Page MenuHomePhabricator

Investigate RDB snapshot issue on ORES
Closed, ResolvedPublic

Description

I got this error for every request this morning.

MISCONF Redis is configured to save RDB snapshots, but is currently not able to persist on disk. Commands that may modify the data set are disabled. Please check Redis logs for details about the error.

It looks like the issue happens when we're saving to the cache. I checked the rdb files on ores-redis-01 and found that the cache rdb file was exactly 1000MB, but the config put the max memory at 3GB. I restarted redis and the service recovered. The 1000MB rdb file grew to 1001MB in a minute and then the same error started happening.

So I ran config set stop-writes-on-bgsave-error no in the redis-cli for 6380. That seems to have recovered ORES, but it means we're probably not persisting to disk anymore.

Event Timeline

Halfak assigned this task to yuvipanda.
Halfak raised the priority of this task from to Unbreak Now!.
Halfak updated the task description. (Show Details)
Halfak moved this task to Parked on the Machine-Learning-Team (Active Tasks) board.
Halfak subscribed.

Just checked the logs I'm seeing

[11924] 30 Dec 18:33:15.078 * 1 changes in 900 seconds. Saving...
[11924] 30 Dec 18:33:15.078 # Can't save in background: fork: Cannot allocate memory
[11924] 30 Dec 18:33:21.098 * 1 changes in 900 seconds. Saving...
[11924] 30 Dec 18:33:21.098 # Can't save in background: fork: Cannot allocate memory
[11924] 30 Dec 18:33:27.026 * 1 changes in 900 seconds. Saving...
[11924] 30 Dec 18:33:27.026 # Can't save in background: fork: Cannot allocate memory
[11924] 30 Dec 18:33:33.055 * 1 changes in 900 seconds. Saving...
[11924] 30 Dec 18:33:33.055 # Can't save in background: fork: Cannot allocate memory
[11924] 30 Dec 18:33:39.087 * 1 changes in 900 seconds. Saving...
[11924] 30 Dec 18:33:39.088 # Can't save in background: fork: Cannot allocate memory

So it looks like it might be a memory issue. Maybe we should cut the maxmemory for the cache server.

@yuvipanda, where are we on this? Didn't you get another changeset merged and the problem was resolved.

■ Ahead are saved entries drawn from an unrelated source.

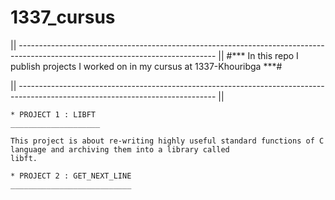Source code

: # 1337_cursus

|| ------------------------------------------------------------------------------------------------------------------------------- || 
                      #*** In this repo I publish projects I worked on in my cursus at 1337-Khouribga ***#

|| ------------------------------------------------------------------------------------------------------------------------------- ||

	* PROJECT 1 : LIBFT
	____________________

	This project is about re-writing highly useful standard functions of C language and archiving them into a library called 
	libft.

	* PROJECT 2 : GET_NEXT_LINE
	___________________________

I seem to remember doing some manual restarts of the uwsgi processes so that we could reboot redis.

Yup, I enabled memory overcommit for all redises and it's all good. Was good we caught it here, would've hit other redises later...

@yuvipanda, great! Thanks. Please help us manage our progress report and move tasks to the "Done" column before resolving. I'll move this one.

Halfak closed this task as Resolved.
Halfak set Security to None.
Halfak moved this task from Backlog to Completed on the Machine-Learning-Team (Active Tasks) board.

What about https://phabricator.wikimedia.org/T122666 since that is still open but the ticket here is closed.

They are the same ticket no?

Sorry, wrong paste. I meant to ask what about https://gerrit.wikimedia.org/r/#/c/261642/ since that links over here to this ticket and was still open. I found that when looking in Gerrit for open changes to the ops/puppet repo.

Looks like that can be abandoned. I'll do that now.